2019-09-11 Thread Bruno Marchal

> On 11 Sep 2019, at 01:30, Bruce Kellett  wrote:
> 
> From: Bruno Marchal mailto:marc...@ulb.ac.be>>
>>> On 8 Sep 2019, at 13:59, Bruce Kellett >> > wrote:
>>> 
>>> On Sun, Sep 8, 2019 at 8:45 PM Bruno Marchal >> > wrote:
>>> On 7 Sep 2019, at 08:04, Bruce Kellett >> > wrote:
 On Sat, Sep 7, 2019 at 3:54 PM 'Brent Meeker' via Everything List 
 >>> > wrote:
 On 9/6/2019 10:21 PM, Philip Thrift wrote:
> Sean Carroll is on a nationwide speaking tour now evangelizing Many 
> Worlds.
> 
> What is the predictive power of Many Worlds?
 
 None, unless someone can figure out how to derive Born's rule from 
 it...which I think is impossible.  But it does go a way toward making the 
 story of measurement more consistent.
 
 Amplify the above statement.
 
 Even Zurek, who starts from a many worlds perspective, thinks that 
 ultimately one can abandon the non-seen worlds as irrelevant.

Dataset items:

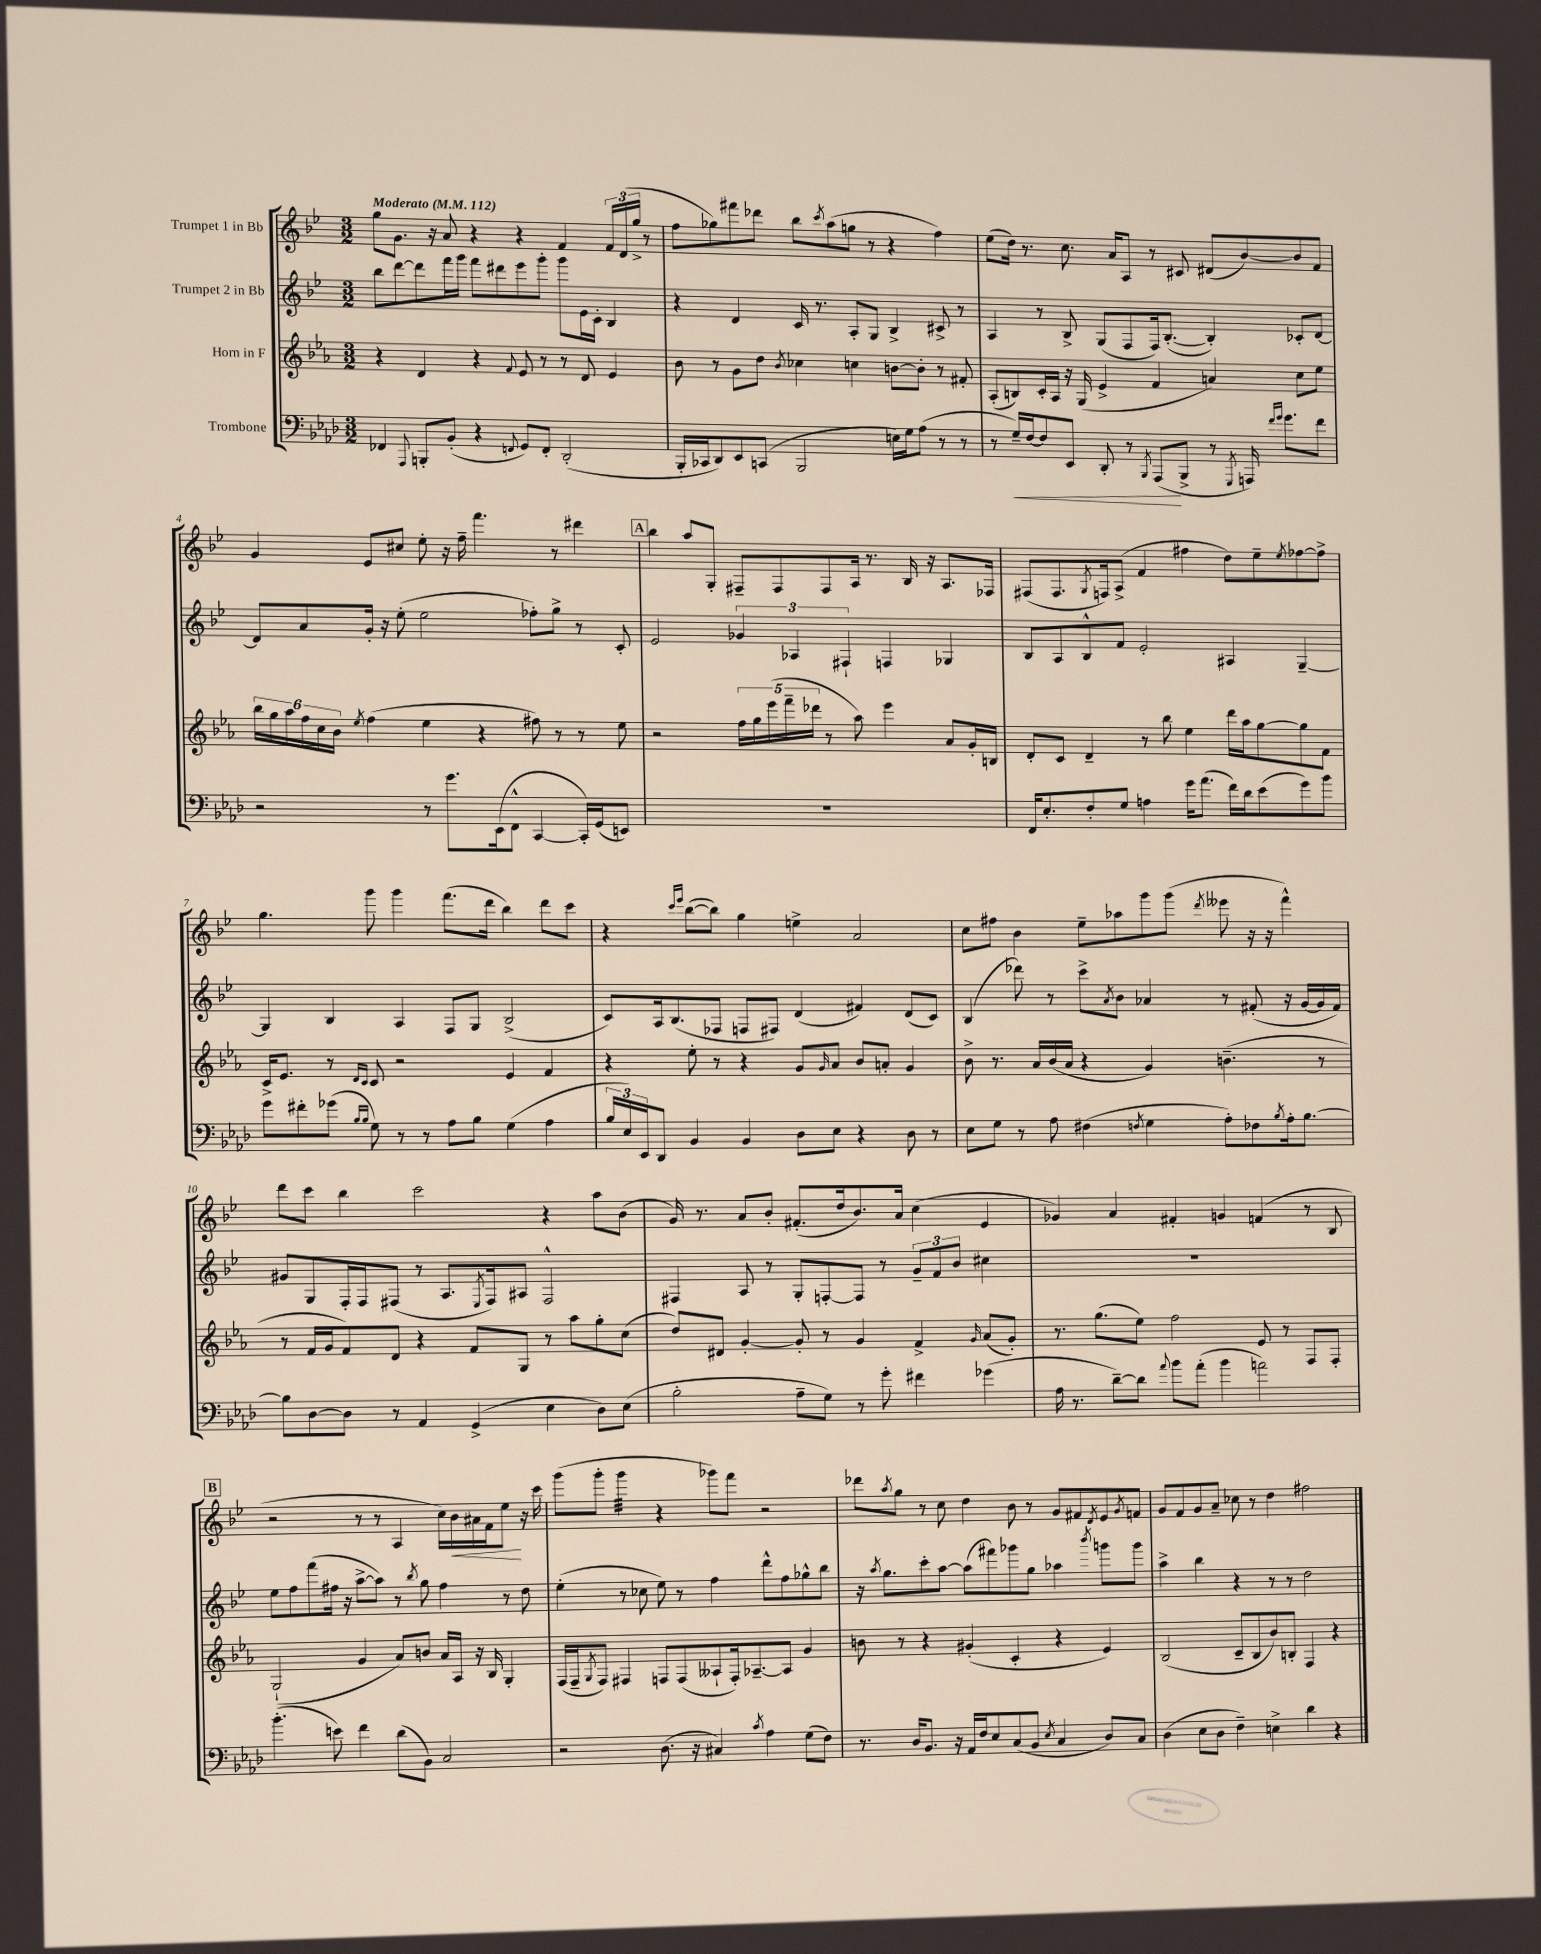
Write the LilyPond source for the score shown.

<<
\new StaffGroup <<
\new Staff = "s0" \with { instrumentName = "Trumpet 1 in Bb" } {
    \clef treble \key bes \major \numericTimeSignature \time 3/2 \tempo "Moderato" 4 = 112
    g''8 g'8. r16 a'8 r4 r4 f'4 \tuplet 3/2 { f'16 d'16( g''16-> } r8 |
    f''8 ges''8) fis'''8 des'''8 bes''8 \acciaccatura { c'''8 } a''8( g''8 r8 r4 f''4) |
    ees''8( d''16) r8. c''8. a'16 a8 r8 cis'8 dis'8( bes'8~) bes'8 f'8 |
    g'4 ees'8 cis''8 ees''8-. r16 f''16-- f'''4. r8 dis'''4 |
    \mark \markup { \box "A" } bes''4 a''8 g8-. fis8-- fis8 fis8 a16 r8. bes16 r16 a8. fes16 |
    fis8( fis8. \acciaccatura { g8 } f16) a8->( f'4 fis''4 d''8) ees''8-- \acciaccatura { ees''8 } fes''8~ fes''8-> |
    g''4. g'''8 g'''4 f'''8.( d'''16 bes''4) d'''8 c'''8 |
    r4 \grace { c'''16 ees'''16 } bes''8~( bes''8) g''4 e''4-> a'2 |
    c''8 fis''8 bes'4 ees''8-- aes''8 g'''8 g'''8( \acciaccatura { d'''8 } eeses'''8 r16 r16 f'''4-^) |
    d'''8 c'''8 bes''4 c'''2 r4 a''8 bes'8( |
    g'16) r8. a'8 bes'8-. fis'8.-.( d''16 bes'8.) a'16 c''4( ees'4 |
    ges'4) a'4 fis'4-. g'4 f'4( r8 bes8 |
    \mark \markup { \box "B" } r2 r8 r8 a4 c''16) bes'16\< ais'16 f'16 ees''8\! r16 c'''16 |
    g'''8( g'''8-. g'''4:32 r4 ges'''8) f'''8 r2 |
    des'''8 \acciaccatura { a''8 } g''8 r8 c''8 d''4 bes'8 r8 g'8 fis'8 \acciaccatura { d'8 } ees'8 \acciaccatura { g'8 } f'8 |
    g'8 f'8 g'8 a'8-- ces''8 r8 d''4 fis''2 \bar "|." |
}
\new Staff = "s1" \with { instrumentName = "Trumpet 2 in Bb" } {
    \clef treble \key bes \major \numericTimeSignature \time 3/2
    bes''8 d'''8~ d'''8 f'''16 g'''16 f'''8 dis'''8 ees'''8 g'''8-. g'''8 ees'16 c'16-. bes4 |
    r4 d'4 c'16 r8. a8-. g8 bes4-> cis'8-> r8 |
    a4 r8 bes8-> g8( f8 f16) bes8.~-.( bes4-.) ces'8-. d'8~ |
    d'8 a'8 g'16-. r16 ees''8-.( ees''2 fes''8-.) g''8-> r8 c'8-. |
    \mark \markup { \box "A" } ees'2 \tuplet 3/2 { ges'4 aes4 fis4-! } f4 ges4 |
    bes8 a8 bes8-^ f'8 ees'2-. ais4 g4~-- |
    g4 bes4 a4 f8 g8 bes2->( |
    c'8) a16 bes8.( fes8 f8 fis8) d'4( fis'4) d'8( c'8) |
    bes4( des'''8) r8 c'''8-> \acciaccatura { a'8 } bes'8 aes'4 r8 fis'8-.( r16 g'16~ g'16 fis'16) |
    gis'8 g8 f16-. f16 fis8( r8 a8. \acciaccatura { ees8 } fis16) ais8 fis2-^ |
    fis4 a8 r8 g8-. f8~-. f8 r8 \tuplet 3/2 { g'8-- f'8 bes'8 } cis''4 |
    R1. |
    \mark \markup { \box "B" } ees''8 f''8 f'''8( fis''16 r16 a''8~-> a''8) r8 \acciaccatura { bes''8 } g''8 fis''4 r8 d''8 |
    ees''4-.( r8 ces''8 ees''8) r8 f''4 d'''8-^ f''8 ges''8-^ bes''8 |
    r16 \acciaccatura { a''8 } g''8. c'''8-. a''8~ a''8( fis'''8) ges'''8 g''8 aes''4 \acciaccatura { bes'''8 } g'''8 g'''8 |
    a''4-> bes''4 r4 r8 r8 d''2 \bar "|." |
}
\new Staff = "s2" \with { instrumentName = "Horn in F" } {
    \clef treble \key ees \major \numericTimeSignature \time 3/2
    r4 d'4 r4 \appoggiatura { f'8 } ees'8 r8 r8 d'8 ees'4 |
    bes'8 r8 g'8 d''8 \acciaccatura { bes'8 } ces''4 c''4 b'8~ b'8-. r8 fis'8-. |
    aes8-.( b8) c'16-. aes16 r16 g16( ees'4-> f'4 a'4) c''8 ees''8 |
    \tuplet 6/4 { bes''16 g''16 aes''16 f''16 c''16 bes'16 } \acciaccatura { ees''8 } f''4( ees''4 r4 fis''8) r8 r8 ees''8 |
    \mark \markup { \box "A" } r2 \tuplet 5/4 { f''16 g''16 ees'''16( f'''16-- des'''16 } r8 aes''8) ees'''4 aes'8 g'16-. b16 |
    d'8-. c'8 d'4-- r8 bes''8 ees''4 d'''16 aes''16 g''8~ g''8 f'8 |
    c'16-> ees'8. r8 \grace { d'16 c'16 } c'8 r2 ees'4 f'4 |
    r4 ees''8-. r8 r4 g'8 \grace { g'16 } aes'8 bes'8 a'8-. g'4 |
    bes'8-> r8. aes'16 bes'16( aes'16 r4 g'4) b'4.--( r8 |
    r8 f'16 g'16 f'8) d'8 r4 f'8 g8 r8 aes''8 g''8-. c''8( |
    d''8) dis'8 g'4~-. g'8-. r8 g'4 f'4-> \grace { g'16 } aes'8( g'8-.) |
    r8. g''8.( ees''8) f''2 ees'8 r8 f8 f8-. |
    \mark \markup { \box "B" } g2-!( g'4 aes'8) b'8 aes'16 aes16 r16 bes16 g4-. |
    f16( f16-- \acciaccatura { g8 } f8) fis4 f8 f8( aeses8-! f16-.) aes8.~-- aes8 g'4 |
    b'8 r8 r4 gis'4-.( c'4-. r4 ees'4) |
    bes2( c'8-- bes8 bes'8) b8-. f4 r4 \bar "|." |
}
\new Staff = "s3" \with { instrumentName = "Trombone" } {
    \clef bass \key aes \major \numericTimeSignature \time 3/2
    fes,4 \appoggiatura { aes,,8 } b,,8-. bes,8-.( r4 \appoggiatura { f,8 } g,8) f,8-. des,2-.( |
    bes,,16-. ces,16 des,8) ees,8 c,8( bes,,2 e16) g16 aes8( r8 r8 |
    r8 g16--\<) f16~ f8 ees,8 des,8-. r8 \acciaccatura { bes,,8 } aes,,8\!( bes,,8-> r8 \acciaccatura { g,,8 } a,,16) \grace { f'16 g'16 } g'8. f'8 |
    r2 r8 g'8. ees,16( f,8-^ c,4~ c,16-.) g,16( e,8) |
    \mark \markup { \box "A" } R1. |
    f,16 ees8.-. f8-. g8 a4 g'16 aes'8.( f'16) des'16 ees'8( g'8) bes'8 |
    g'8 fis'8-. ges'8( \grace { bes16 bes16 } g8) r8 r8 aes8 bes8 g4( aes4 |
    \tuplet 3/2 { bes16 ees16) ees,16 } des,8 bes,4 bes,4 des8 ees8 r4 des8 r8 |
    ees8 g8 r8 aes8 fis4( \acciaccatura { f8 } g4 aes8-.) fes8 \acciaccatura { bes8 } aes16-. bes8.~ |
    bes8 des8~ des8 r8 aes,4 g,4->( ees4 des8) ees8( |
    bes2-. aes8-- g8) r8 g'8-. fis'4 ges'4( |
    aes16 r8. des'8~--) des'8 \appoggiatura { aes'8 } bes'8 aes'8-.( bes'4 a'2) |
    \mark \markup { \box "B" } bes'4.-.( e'8) f'4 des'8( bes,8) c2 |
    r2 des8.( r16 cis4) \acciaccatura { c'8 } aes4 g8( f8) |
    r8. des16 bes,8. r16 aes,16 f16 ees8 c8( bes,8 \acciaccatura { ees8 } c4 des8) c8 |
    des4( ees8 des8 f4--) e4-> des'4 r4 \bar "|." |
}
>>
>>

● **Directions for this task**: Copy the email thread word for word between "Amplify the above" and "worlds as irrelevant.", inclusive. These entries have no connection to the email thread.

● **Solution for this problem**:
Amplify the above statement.
 
 Even Zurek, who starts from a many worlds perspective, thinks that 
 ultimately one can abandon the non-seen worlds as irrelevant.